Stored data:
● ● ● ●
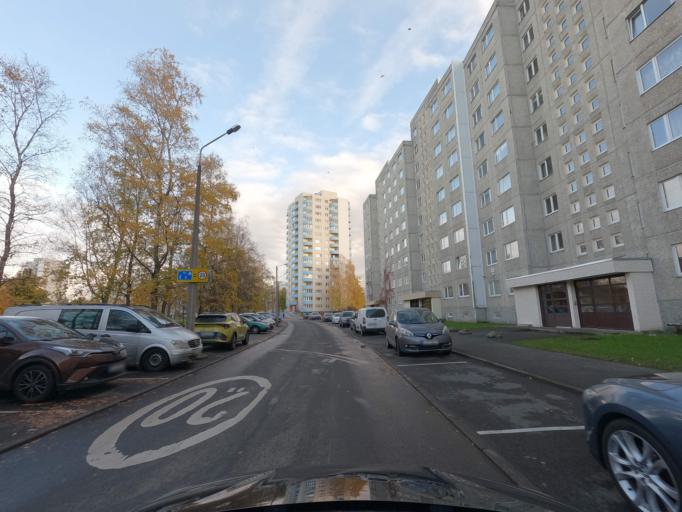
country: EE
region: Harju
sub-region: Saue vald
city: Laagri
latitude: 59.4127
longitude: 24.6451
● ● ● ●
§ What is expected: Please rewrite the listing without the pictures, substituting "town" for every "city" and leaving everything else unchanged.

§ Solution to the exercise:
country: EE
region: Harju
sub-region: Saue vald
town: Laagri
latitude: 59.4127
longitude: 24.6451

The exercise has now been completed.